Angelina Jolie geldi. Hatay'lıların da, sanırım Suriyeli göçmenlerin de gönülllerini fethetti. Ve olayı dünya gündemine taşıdı. Bir kez daha Hollywood starı ve dünyanın en ünlü kadınlarından biri olmanın avantajlarını kullanarak...
Yıldızların bu tür davranışları görecelikle yenidir. Sessiz sinema (35 yıllık bir dönem), yıldızları bir gizem tülüne sarıp sarmalayarak yığınlardan olabildiğince uzak tutmak, fildişi bir şatoya kapatıp çevrelerinde bir efsane kozası örmek yolunu seçmişti. Sinemanın gerçekten de kitleyi 'büyüleyen' bir olay olduğu yılların kaçınılmaz koşulu... Böylece örneğin Theda Bara'nın evinde kaplan besleyen, Valentino'nun bir şeyh kökeninden gelen, Eric Von Stroheim'in Habsburg hanedanından inmiş gizemli kişiler olduğu söylenir ve kolay görülemez, dokunulamaz, yaklaşılamaz bu isimler, salonları doldururdu.
Hollywood yıldızlarının kitleye yaklaşması ve ulusal davalar için uğraşması, İkinci Dünya Savaşı'nda gerçekleşti. ABD savaşa girer girmez, tüm Hollywood orduya yardım kampanyalarına katıldı, komedyen Bob Hope'dan gizemli Marlene Dietrich'e kadar birçoğu da, cepheden cepheye koşup Nazizm'e karşı savaşanlara moral verdi.

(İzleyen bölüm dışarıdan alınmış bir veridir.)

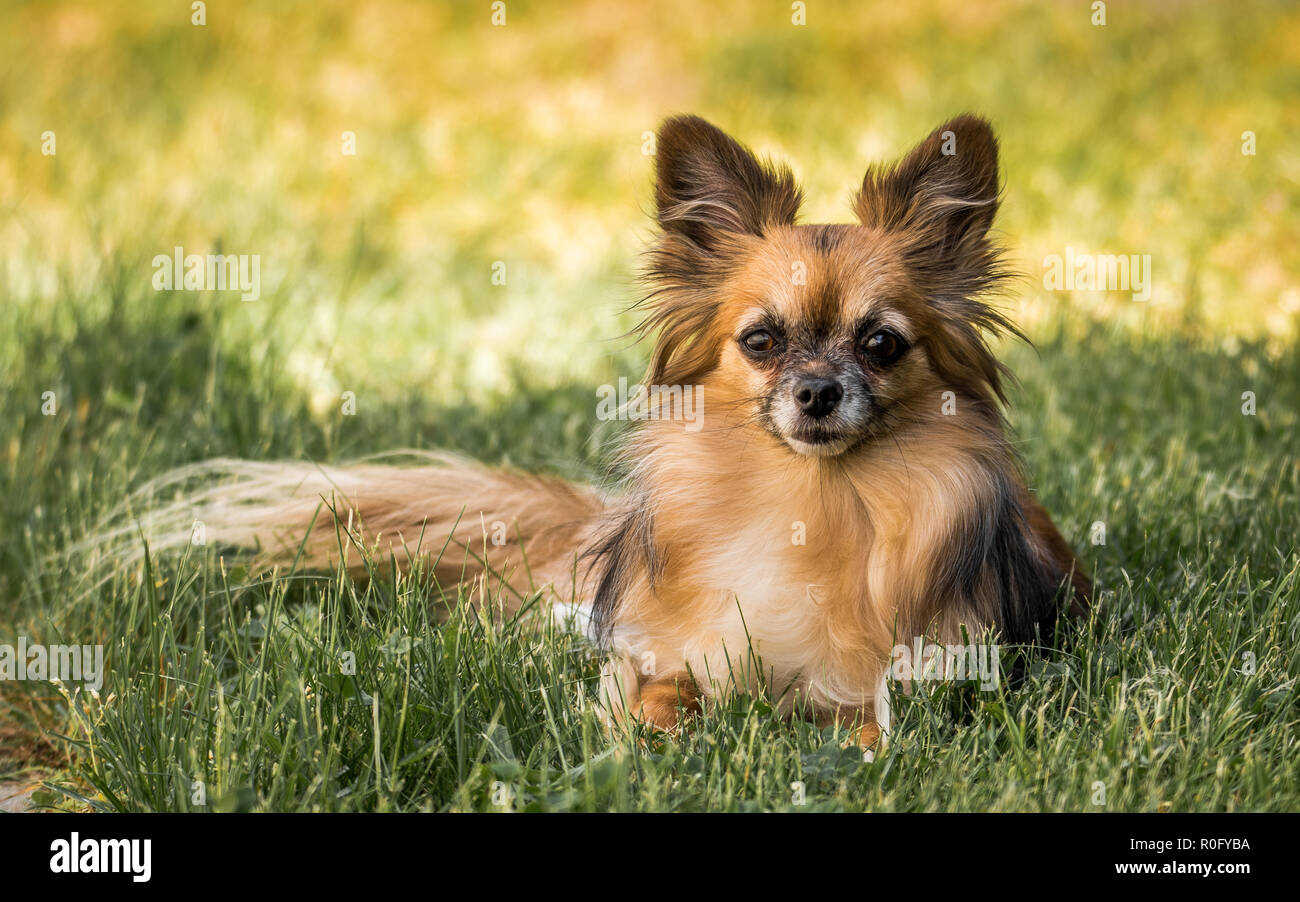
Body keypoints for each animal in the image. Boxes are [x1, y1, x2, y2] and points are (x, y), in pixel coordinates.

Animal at [114, 113, 1086, 748]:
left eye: (881, 344)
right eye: (762, 342)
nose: (816, 392)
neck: (809, 501)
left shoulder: (924, 680)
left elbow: (873, 727)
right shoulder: (669, 651)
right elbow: (655, 690)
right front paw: (645, 736)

Bu gelenek sürdü: Kore'den Vietnam'a nerede savaş varsa, yıldızlar da oradaydı. Özgür dünyayı korumakla Amerikan ideallerini korumak arasında dozu değişen bir çaba harcamak üzere...
Modern çağda ise durum değişik. Artık ünlüler ABD hükümetinden veya Pentagon'dan aldıkları öneri, hatta emirler doğrultusunda değil, kendi vicdanları yönünde eyleme geçiyorlar. Ya da BM- Birleşmiş Milletler'in adı konmuş biçimde gönüllü elçileri oluyorlar. Amaç hep barışa ve insanlığa yönelik. Nerede savaş, kıyım, soykırım, ırkçılık, açlık ya da yoksulluk varsa, oralara gidiyorlar. Audrey Hepburn'den Charlize Theron'a, Nicole Kidman'dan Susan Sarandon'a, George Clooney'den Andy Garcia'ya hepsi, sorunlu ülkelere ve yörelere gidip hem kişisel bir yardım eli uzatıyor, hem de dünya medyasının ilgisini o soruna yöneltiyorlar. Bunlara Madonna'dan Bono'ya, Bob Geldof'dan Sting'e müzisyenler de katılıyor.
Angelina Jolie - Brad Pitt çiftiyse bir alem... Zaten Fransa'da bir şato alıp orada yaşamak, Afrika'yı bir ikinci ülke bellemek, altı çocuklarından bilmiyorum kaçını yoksul halklardan evlat edinmek gibi davranışları, onların dünya vatandaşlığını göstermişti. Özellikle Jolie, 10 yıldır 20 sorunlu ülkeye gidip yardımda bulundu. En son, Bosna soykırımı üzerine bir film de yönetti.
Tüm bunlarda elbette iyi niyetin yanısıra, kişisel şeyler de rol oynamıştır. Bu yardımseverliğin dünya medyasının yakın takibinde olması, bir şöhret arayışını akla getirebilir. Belki şöhretin getirdiği bir boşluk içinde yüzerken, hayatlarına bir anlam aradıkları da söylenebilir.
Ama ne olursa olsun, eğer bu çabalar iyi sonuç veriyor, dünya çapında dikkat çekiyor ve destek sağlıyorsa, kime ve niçin kızmalı? Çağdaş iletişimin empoze ettiği yollardan sapmanın alemi, gereği ve de imkanı var mı?
Not: ABD'yi 'en büyük şeytan' olarak görüp tüm bu sanatçıları da onun emrindeki ajanlar diye tanımlayanları bu yazı kesmeyebilir. Onlar da dün Hürriyet'de çıkan 'Sevgili Beşar' başlıklı Yılmaz Özdil yazısını okuyup tatmin olsunlar.